White House urges Social Security benefit cuts-WSJ

NEW YORK, Jan 6 (Reuters) – The White House has written a memo arguing that changing the Social Security system will require reducing benefits as well as setting up private investment accounts, The Wall Street Journal reported on Thursday.

The memo, addressed to the administration’s conservative allies, is an attempt by the White House to convince members of the Republican Party who advocate creation of the private accounts — such as former Reps. Jack Kemp and Newt Gingrich — that cuts in benefits paid to future retirees are also necessary, the newspaper said.

The Journal said it reviewed a copy of the memo, which was part of an e-mail sent earlier this week by President George W. Bush’s director of strategic initiatives, Peter Wehner.

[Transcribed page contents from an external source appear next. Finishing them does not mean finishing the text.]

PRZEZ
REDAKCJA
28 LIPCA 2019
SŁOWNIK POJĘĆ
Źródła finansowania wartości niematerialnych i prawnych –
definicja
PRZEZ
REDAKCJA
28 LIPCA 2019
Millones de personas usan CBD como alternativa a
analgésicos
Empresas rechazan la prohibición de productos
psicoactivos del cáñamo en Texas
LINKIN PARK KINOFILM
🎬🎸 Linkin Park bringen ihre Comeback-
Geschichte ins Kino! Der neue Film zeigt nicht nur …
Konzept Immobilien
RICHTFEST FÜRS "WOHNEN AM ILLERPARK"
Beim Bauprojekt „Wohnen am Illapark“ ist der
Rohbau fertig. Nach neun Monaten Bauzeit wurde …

Social Security is projected to remain solvent until 2018, when benefit payments begin to outstrip payroll tax receipts as the huge post-war baby boom generation retires.

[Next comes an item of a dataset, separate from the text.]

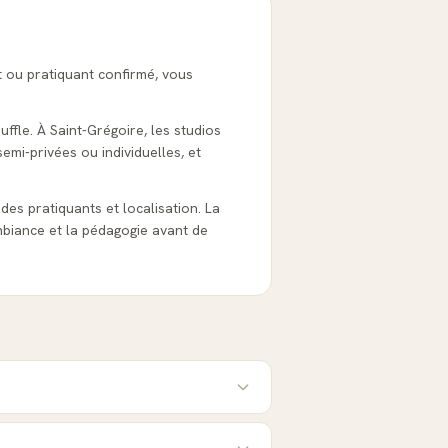
nt ou pratiquant confirmé, vous
uffle. À Saint-Grégoire, les studios
emi-privées ou individuelles, et
s des pratiquants et localisation. La
biance et la pédagogie avant de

Bush wants the system to be changed now without raising payroll taxes and wants workers to be allowed to hold a portion of their payroll taxes as private stock and bond investments.

The memo was not released publicly and is likely to have been sent to some members of Congress and influential conservatives, according to the Journal.

Diverting payroll taxes to the private accounts without cutting any benefits, would “have serious short-term economic consequences,” the paper quoted the memo as saying.

“We simply cannot solve the Social Security problem with Personal Retirement Accounts alone. If the goal is permanent solvency and sustainability — as we believe it should be,” such accounts “for all their virtues, are insufficient to that task,” the memo continued.